Residential solar energy
America needs to encourage the production and use of renewable energy wherever it is economically feasible. In many places, it has become practical for a single house to provide much of its own power through environmentally friendly sources like solar electric cells. Unfortunately, many families that might benefit from this source cannot afford the upfront costs of installation. Increasingly, private firms are willing to install renewable energy systems at no or low cost in exchange for leasing agreements that provide the firms with the right to sell the energy to the property owner. These leases can dramatically increase use of renewable energy, however, state or local laws often make leasing of this kind impossible.

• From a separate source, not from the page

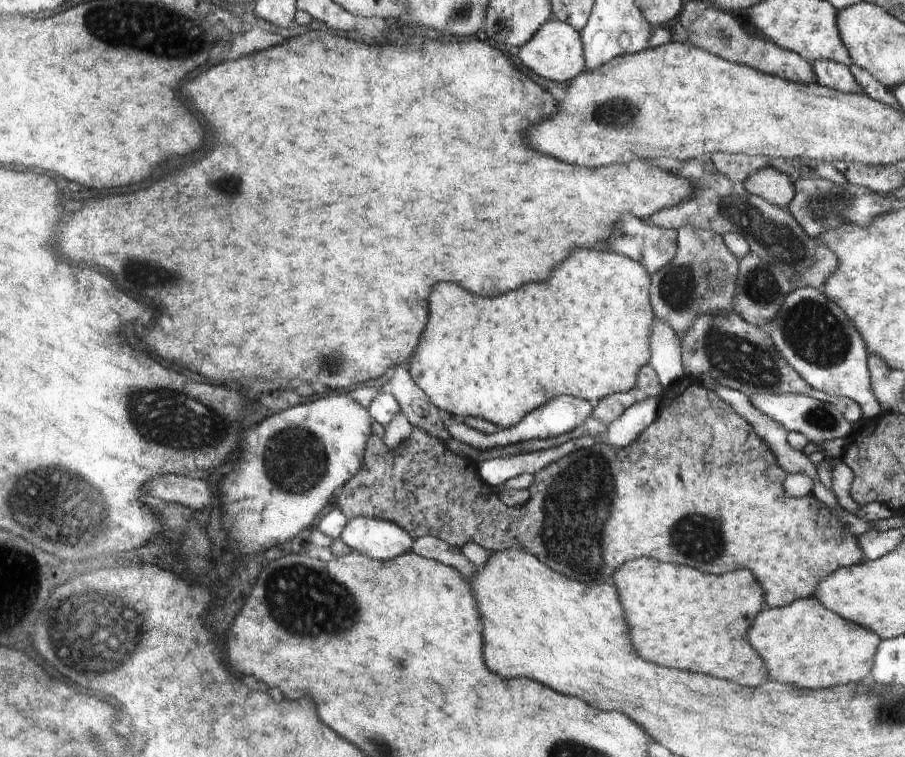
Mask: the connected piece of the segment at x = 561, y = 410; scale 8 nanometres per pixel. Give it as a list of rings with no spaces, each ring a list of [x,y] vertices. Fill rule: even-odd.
[[[560,395],[554,399],[550,399],[548,403],[543,404],[540,408],[529,412],[520,423],[515,424],[513,427],[507,429],[499,428],[495,433],[490,434],[467,427],[464,423],[460,422],[460,418],[454,418],[450,414],[445,414],[443,421],[452,439],[456,439],[462,444],[471,446],[477,451],[482,452],[493,448],[509,447],[522,441],[528,442],[530,439],[550,439],[569,433],[576,427],[580,427],[586,419],[592,416],[593,407],[587,400],[571,397],[570,395]]]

Legislation can fix the problem by allowing third-party firms to install and operate solar energy systems, utilize state or local bonding facilities, and take advantage of renewable energy tax credits.
Bees are dying off at an alarming rate. Studies confirm that toxic neonicotinoid pesticides (also known as neonics) contribute to honey bee mortality, as well as to declines in native pollinators, birds and aquatic life. In addition to killing bees outright, even low levels of these toxic pesticides impair bees’ ability to learn, find their way back to the hive, collect food, produce new queens and mount an effective immune response. The Pollinator Protection Act limits the use of bee-killing pesticides.